• [Supplied records]
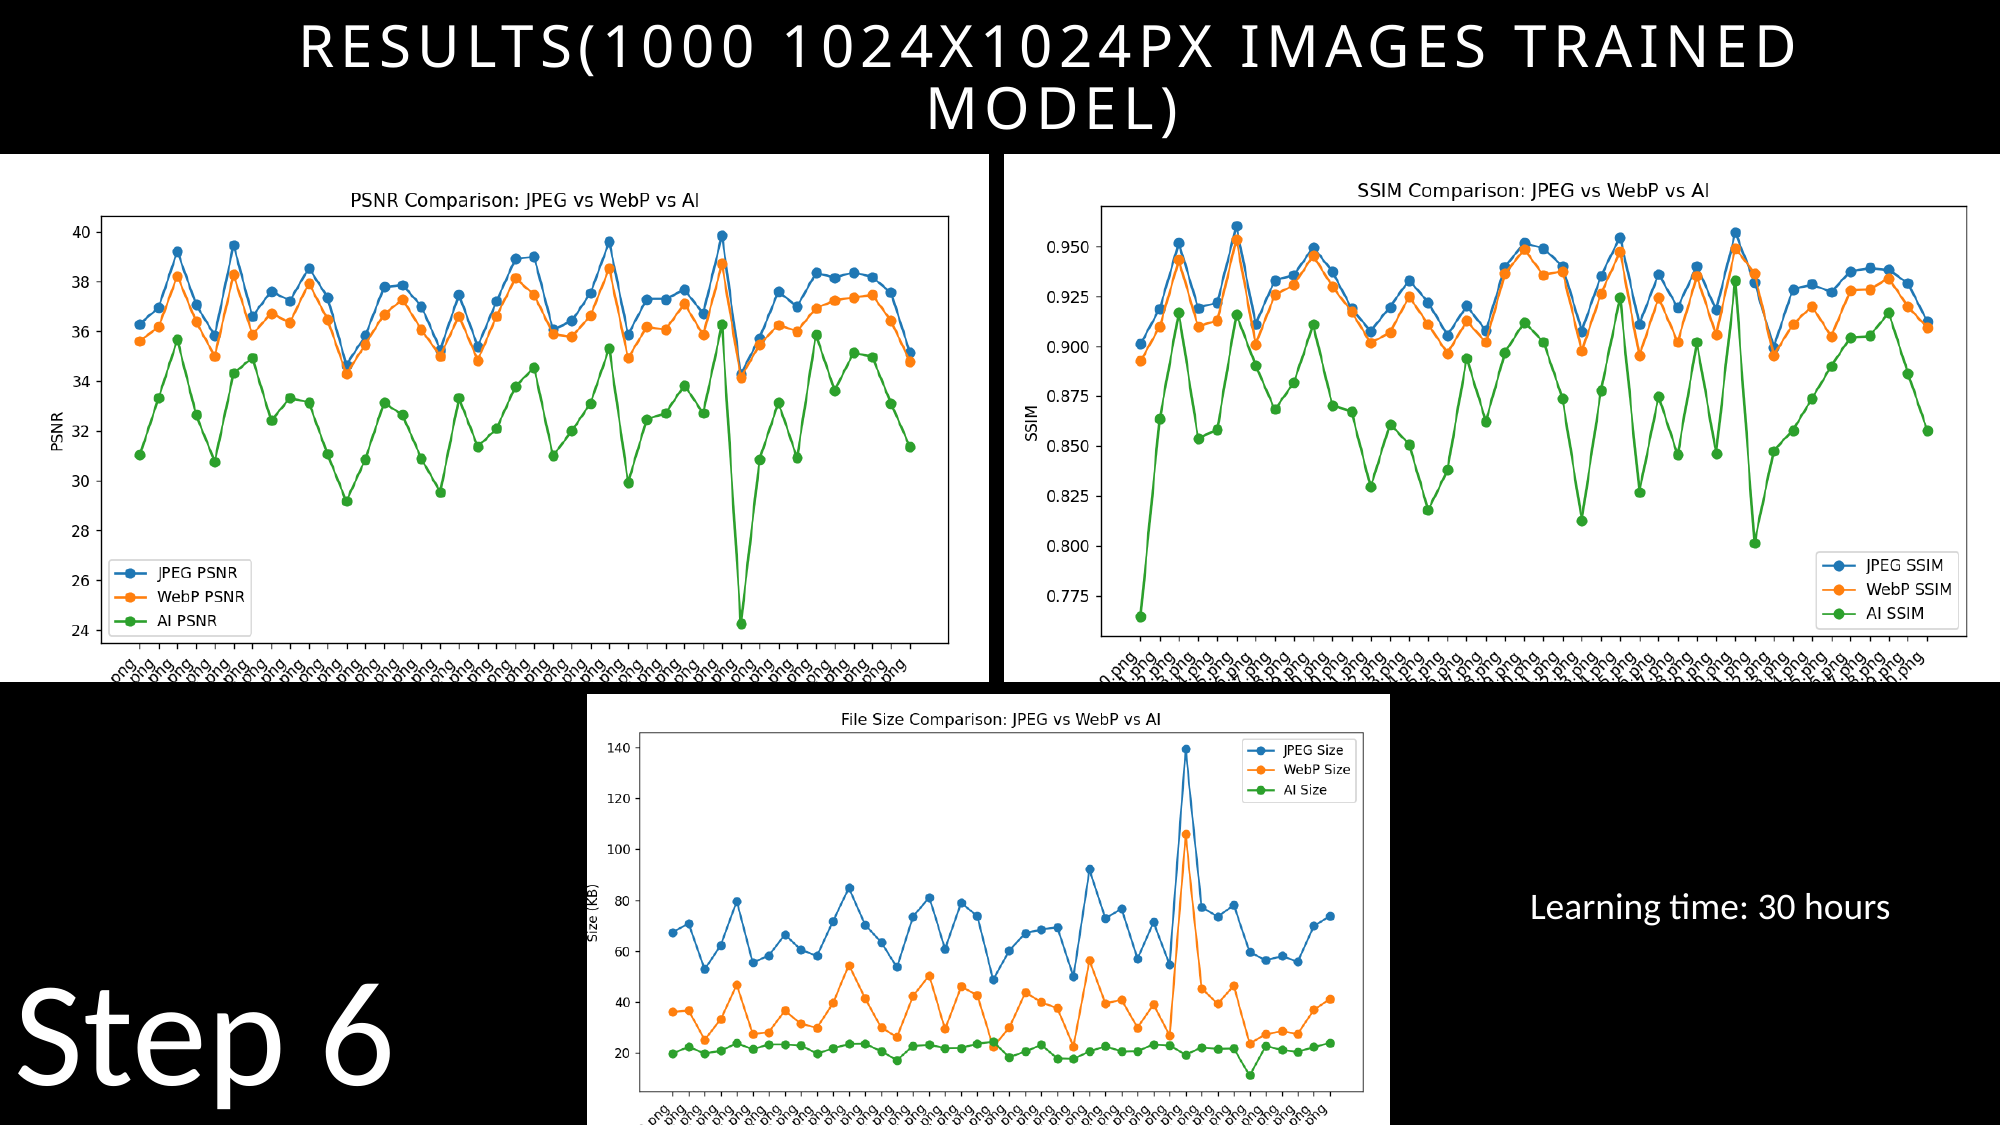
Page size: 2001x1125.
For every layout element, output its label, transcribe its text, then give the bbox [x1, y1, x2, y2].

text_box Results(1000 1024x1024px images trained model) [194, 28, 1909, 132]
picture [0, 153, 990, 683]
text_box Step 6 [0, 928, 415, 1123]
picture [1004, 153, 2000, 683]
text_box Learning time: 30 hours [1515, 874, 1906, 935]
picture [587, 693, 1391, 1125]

• [Action item]
An exact copy of the entries above is needed, with the pictures removed.

• [Expected output]
Page size: 2001x1125.
For every layout element, output its label, transcribe its text, then give the bbox [x1, y1, x2, y2].

text_box Results(1000 1024x1024px images trained model) [194, 28, 1909, 132]
picture [0, 153, 990, 683]
text_box Step 6 [0, 928, 415, 1123]
picture [1004, 153, 2000, 683]
text_box Learning time: 30 hours [1515, 874, 1906, 935]
picture [587, 693, 1391, 1125]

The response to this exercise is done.